** INFORMATION follows **

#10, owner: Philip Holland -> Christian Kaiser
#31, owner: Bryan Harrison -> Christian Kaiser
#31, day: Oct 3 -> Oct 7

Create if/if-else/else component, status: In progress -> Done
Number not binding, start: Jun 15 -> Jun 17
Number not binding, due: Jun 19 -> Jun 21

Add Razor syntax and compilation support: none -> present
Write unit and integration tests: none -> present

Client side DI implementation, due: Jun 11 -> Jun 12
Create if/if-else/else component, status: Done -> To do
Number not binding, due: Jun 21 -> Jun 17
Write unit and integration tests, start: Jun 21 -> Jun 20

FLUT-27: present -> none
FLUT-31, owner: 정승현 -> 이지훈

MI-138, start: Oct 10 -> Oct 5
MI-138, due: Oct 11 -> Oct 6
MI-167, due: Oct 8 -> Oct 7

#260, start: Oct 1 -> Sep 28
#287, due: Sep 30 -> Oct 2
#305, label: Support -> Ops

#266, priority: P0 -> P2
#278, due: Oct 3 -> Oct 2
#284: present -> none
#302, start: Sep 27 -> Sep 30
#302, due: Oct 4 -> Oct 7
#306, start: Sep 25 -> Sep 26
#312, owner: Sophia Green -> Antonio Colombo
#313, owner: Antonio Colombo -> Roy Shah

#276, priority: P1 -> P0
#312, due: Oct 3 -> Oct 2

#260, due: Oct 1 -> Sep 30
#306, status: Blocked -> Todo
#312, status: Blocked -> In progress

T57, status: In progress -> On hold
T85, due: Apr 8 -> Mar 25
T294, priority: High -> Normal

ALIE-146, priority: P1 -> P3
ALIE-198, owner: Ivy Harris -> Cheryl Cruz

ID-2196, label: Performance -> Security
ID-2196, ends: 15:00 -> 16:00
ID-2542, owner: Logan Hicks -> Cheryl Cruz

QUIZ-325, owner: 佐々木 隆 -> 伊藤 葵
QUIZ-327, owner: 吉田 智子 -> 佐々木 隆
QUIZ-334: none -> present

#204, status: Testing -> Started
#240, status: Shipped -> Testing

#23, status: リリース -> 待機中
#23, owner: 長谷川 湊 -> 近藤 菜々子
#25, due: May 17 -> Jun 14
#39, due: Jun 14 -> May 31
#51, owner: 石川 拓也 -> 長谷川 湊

** End of INFORMATION **

WORK REQUIRED: Each line, beginning at the one that contains "#23, owner: 長谷川 湊 -> 近藤 菜々子" and continuing through the end of the records, must be written out exactly, first and last included.

OUTPUT OF THE EXERCISE:
#23, owner: 長谷川 湊 -> 近藤 菜々子
#25, due: May 17 -> Jun 14
#39, due: Jun 14 -> May 31
#51, owner: 石川 拓也 -> 長谷川 湊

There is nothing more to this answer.